Mehr als 180 Todesopfer rechter und rassistischer Gewalt in Deutschland seit den 90er-Jahren zeigen, dass dieser Staat, dessen Spitzen sich gerade erst so vehement hinter Herrn Magnitz gestellt haben, andere allein lässt.
Die Frankfurter Anwältin Seda Basay Yildiz hat keinen Brief des Bundespräsidenten erhalten, in dem er sich schockiert und entsetzt gezeigt hat, dass nach allen bisher vorliegenden Informatio
nen hessische Polizeibeamte mit den brutalen Morddrohungen, die mit NSU 2.0 und dem Namen eines Polizeiausbilders unterzeichnet wurden, zu tun haben. Stattdessen hat man ihr etwas dazu gesagt, wie sich selbst bewaffnen könne.
Die Angehörigen der Opfer des Nationalsozialistischen Untergrunds haben über Jahre hinweg erleben müssen, dass staatliche Stellen sie nicht ernstgenommen haben, und bis heute vertritt die Justiz die vollkommen unhaltbare Theorie des Kerntrios. Geschweige denn, dass die Finanzierung des rechten Terrors durch die Inlandsgeheimdienste und deren sonstige Verwicklungen aufgeklärt worden wäre, während die Untersuchungsausschüsse immer noch nicht alle notwendigen Akten für ihre Arbeit haben und diese Tatsache in keiner Landesregierung Priorität genießen würde.

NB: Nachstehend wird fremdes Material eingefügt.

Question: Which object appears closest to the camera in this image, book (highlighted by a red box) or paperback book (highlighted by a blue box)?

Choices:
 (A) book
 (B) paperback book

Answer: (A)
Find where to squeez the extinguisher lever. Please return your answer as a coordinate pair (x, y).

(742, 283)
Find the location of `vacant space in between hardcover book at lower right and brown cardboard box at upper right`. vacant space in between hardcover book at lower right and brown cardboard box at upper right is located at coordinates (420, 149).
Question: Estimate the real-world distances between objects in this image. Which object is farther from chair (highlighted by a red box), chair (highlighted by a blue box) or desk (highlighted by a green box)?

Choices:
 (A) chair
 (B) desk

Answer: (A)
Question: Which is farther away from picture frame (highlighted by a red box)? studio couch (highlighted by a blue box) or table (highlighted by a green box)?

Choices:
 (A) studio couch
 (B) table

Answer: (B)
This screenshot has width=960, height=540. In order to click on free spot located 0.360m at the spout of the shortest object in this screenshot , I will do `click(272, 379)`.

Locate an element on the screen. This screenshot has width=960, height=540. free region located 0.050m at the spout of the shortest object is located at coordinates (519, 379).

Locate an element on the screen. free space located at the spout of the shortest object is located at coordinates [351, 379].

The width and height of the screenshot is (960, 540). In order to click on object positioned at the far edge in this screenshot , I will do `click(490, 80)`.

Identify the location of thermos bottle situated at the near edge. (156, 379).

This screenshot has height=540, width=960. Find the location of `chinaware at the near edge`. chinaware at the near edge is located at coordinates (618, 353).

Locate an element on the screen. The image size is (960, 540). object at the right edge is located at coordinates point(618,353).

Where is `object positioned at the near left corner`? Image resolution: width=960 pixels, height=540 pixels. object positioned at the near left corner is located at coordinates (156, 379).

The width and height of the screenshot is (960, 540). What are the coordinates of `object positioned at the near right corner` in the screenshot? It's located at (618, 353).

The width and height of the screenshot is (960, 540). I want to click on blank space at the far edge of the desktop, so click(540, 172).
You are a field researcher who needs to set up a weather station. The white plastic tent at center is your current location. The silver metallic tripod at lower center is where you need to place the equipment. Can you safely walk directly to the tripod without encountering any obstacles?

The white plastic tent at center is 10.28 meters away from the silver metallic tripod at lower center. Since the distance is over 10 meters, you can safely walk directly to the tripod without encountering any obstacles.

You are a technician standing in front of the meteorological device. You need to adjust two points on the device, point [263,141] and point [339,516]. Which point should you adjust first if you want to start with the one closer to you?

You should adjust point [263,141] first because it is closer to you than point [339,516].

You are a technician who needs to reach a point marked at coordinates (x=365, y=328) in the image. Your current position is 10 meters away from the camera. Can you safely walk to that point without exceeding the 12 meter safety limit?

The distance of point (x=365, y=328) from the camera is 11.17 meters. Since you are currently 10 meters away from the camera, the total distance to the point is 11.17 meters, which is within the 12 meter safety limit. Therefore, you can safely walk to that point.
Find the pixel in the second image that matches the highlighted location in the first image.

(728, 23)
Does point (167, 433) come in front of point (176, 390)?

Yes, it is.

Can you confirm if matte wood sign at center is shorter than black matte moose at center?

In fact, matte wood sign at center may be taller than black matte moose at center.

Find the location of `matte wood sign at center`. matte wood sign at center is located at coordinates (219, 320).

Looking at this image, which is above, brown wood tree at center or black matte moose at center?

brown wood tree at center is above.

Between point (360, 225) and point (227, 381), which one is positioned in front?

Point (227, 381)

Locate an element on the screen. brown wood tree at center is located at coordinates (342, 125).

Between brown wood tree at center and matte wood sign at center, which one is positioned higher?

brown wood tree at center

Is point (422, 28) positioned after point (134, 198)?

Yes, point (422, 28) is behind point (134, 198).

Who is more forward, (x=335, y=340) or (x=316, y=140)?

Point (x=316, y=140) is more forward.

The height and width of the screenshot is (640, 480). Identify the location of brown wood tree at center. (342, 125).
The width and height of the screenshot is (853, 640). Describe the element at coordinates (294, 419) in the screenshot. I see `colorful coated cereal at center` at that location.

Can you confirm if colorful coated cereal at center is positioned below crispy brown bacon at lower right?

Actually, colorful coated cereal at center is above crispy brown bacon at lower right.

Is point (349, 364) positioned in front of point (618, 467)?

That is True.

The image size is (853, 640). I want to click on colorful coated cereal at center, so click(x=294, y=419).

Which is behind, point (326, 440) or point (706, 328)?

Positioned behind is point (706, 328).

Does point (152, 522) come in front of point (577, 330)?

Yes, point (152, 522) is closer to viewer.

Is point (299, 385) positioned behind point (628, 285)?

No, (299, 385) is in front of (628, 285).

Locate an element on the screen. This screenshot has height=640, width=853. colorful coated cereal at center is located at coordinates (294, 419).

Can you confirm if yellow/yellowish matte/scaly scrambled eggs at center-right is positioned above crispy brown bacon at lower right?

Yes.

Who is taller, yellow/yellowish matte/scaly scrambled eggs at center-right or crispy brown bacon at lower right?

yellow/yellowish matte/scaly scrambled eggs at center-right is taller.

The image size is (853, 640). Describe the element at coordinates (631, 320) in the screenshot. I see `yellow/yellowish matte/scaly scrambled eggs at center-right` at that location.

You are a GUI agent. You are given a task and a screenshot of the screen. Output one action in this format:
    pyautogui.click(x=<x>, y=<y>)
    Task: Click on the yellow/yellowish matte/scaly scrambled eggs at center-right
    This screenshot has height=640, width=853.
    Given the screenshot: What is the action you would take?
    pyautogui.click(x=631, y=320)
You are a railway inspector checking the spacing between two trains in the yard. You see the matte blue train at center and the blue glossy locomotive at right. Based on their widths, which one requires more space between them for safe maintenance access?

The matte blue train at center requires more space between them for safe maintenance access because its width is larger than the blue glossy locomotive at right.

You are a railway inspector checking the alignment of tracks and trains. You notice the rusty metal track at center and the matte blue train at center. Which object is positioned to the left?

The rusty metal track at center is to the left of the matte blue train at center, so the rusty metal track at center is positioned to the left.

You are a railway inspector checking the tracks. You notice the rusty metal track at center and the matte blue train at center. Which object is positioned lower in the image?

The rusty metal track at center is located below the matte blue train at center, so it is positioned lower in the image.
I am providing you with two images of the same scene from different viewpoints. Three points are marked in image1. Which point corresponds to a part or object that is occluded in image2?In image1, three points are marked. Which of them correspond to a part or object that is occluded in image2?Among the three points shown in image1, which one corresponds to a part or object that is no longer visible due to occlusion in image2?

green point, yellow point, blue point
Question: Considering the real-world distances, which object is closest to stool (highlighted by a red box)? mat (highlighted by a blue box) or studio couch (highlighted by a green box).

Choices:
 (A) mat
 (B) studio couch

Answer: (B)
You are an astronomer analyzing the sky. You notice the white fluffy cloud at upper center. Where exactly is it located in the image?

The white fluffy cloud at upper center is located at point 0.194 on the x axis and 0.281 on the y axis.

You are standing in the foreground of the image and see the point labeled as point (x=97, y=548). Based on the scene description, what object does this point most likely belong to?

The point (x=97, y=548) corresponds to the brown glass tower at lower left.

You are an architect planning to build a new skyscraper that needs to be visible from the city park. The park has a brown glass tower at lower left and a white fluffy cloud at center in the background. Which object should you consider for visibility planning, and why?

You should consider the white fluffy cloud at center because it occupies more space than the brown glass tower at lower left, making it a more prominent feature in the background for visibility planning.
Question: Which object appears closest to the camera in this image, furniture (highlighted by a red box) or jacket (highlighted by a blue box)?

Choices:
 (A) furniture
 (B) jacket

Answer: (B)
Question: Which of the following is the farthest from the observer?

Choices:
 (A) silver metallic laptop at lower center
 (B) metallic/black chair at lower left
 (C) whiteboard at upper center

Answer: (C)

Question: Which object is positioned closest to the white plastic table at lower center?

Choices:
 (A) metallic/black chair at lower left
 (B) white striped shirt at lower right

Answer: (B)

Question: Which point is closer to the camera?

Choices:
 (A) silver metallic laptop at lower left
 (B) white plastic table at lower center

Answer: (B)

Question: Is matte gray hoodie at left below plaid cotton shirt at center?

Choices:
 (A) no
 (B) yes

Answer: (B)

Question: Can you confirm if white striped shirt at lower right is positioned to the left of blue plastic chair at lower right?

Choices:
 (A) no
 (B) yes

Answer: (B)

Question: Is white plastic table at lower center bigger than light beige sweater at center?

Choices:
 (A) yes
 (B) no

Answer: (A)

Im Fall der mutmaßlichen Rechtsterroristen, die derzeit in Halle vor dem Landgericht stehen, war es die Nebenklage, die dafür sorgen musste, dass die Verhandlung vor einem Gericht stattfindet, das den vollen Strafrahmen überhaupt ausschöpfen kann. Die Staatsanwaltschaft hatte daran kein Interesse.
Würde, meine Damen und Herren, dieser Staat auch nur annähernd den gleichen Aufwand - und ich sage ausdrücklich „den gleichen Aufwand“ - um die Opfer rechter und rassistischer Gewalt betreiben wie um Herrn Magnitz, dann hätten wir vielleicht nicht mehr als 180 Todesopfer rechter Gewalt, sondern dann würde aufgeklärt werden, was mit dem Netzwerk Hannibal in der Bundeswehr, der Polizei und anderen staatlichen Stellen ist; dann würde rechte Gewalt vielleicht wirksam eingedämmt werden.
Dieser Rechtsterrorismus und diese rechte Gewalt entstehen in einer Gesellschaft und in einem Staat, der nichts dagegen tut, und sie werden befördert durch die AfD und ihre rechten Netzwerke. Wenn die AfD-Fraktion also etwas gegen die Verrohung der politischen Auseinandersetzungen in Sachsen-Anhalt tun will, wie sie hier vorgibt, dann ist der erste Schritt ganz naheliegend:
Hören Sie auf, rechtsextreme Politik zu machen. Da Sie das offenbar nicht können, wenden Sie sich doch an eine Aussteigerberatung für Rechtsextreme.